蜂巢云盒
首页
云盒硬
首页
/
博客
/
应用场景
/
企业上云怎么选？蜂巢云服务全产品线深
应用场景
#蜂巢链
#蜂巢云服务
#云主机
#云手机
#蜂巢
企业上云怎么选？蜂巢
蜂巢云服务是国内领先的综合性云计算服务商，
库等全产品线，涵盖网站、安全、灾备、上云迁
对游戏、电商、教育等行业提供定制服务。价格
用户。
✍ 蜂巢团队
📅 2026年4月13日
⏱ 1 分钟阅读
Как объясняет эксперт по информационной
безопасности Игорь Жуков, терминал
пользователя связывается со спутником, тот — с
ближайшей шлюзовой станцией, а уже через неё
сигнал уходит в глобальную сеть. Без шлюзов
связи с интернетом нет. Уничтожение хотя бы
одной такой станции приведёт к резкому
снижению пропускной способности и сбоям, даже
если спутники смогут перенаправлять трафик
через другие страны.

> [WHAT YOU HAVE TO DO] Each entry above should be repeated exactly, with no line left out.

> [RESPONSE]
蜂巢云盒
首页
云盒硬
首页
/
博客
/
应用场景
/
企业上云怎么选？蜂巢云服务全产品线深
应用场景
#蜂巢链
#蜂巢云服务
#云主机
#云手机
#蜂巢
企业上云怎么选？蜂巢
蜂巢云服务是国内领先的综合性云计算服务商，
库等全产品线，涵盖网站、安全、灾备、上云迁
对游戏、电商、教育等行业提供定制服务。价格
用户。
✍ 蜂巢团队
📅 2026年4月13日
⏱ 1 分钟阅读
Как объясняет эксперт по информационной
безопасности Игорь Жуков, терминал
пользователя связывается со спутником, тот — с
ближайшей шлюзовой станцией, а уже через неё
сигнал уходит в глобальную сеть. Без шлюзов
связи с интернетом нет. Уничтожение хотя бы
одной такой станции приведёт к резкому
снижению пропускной способности и сбоям, даже
если спутники смогут перенаправлять трафик
через другие страны.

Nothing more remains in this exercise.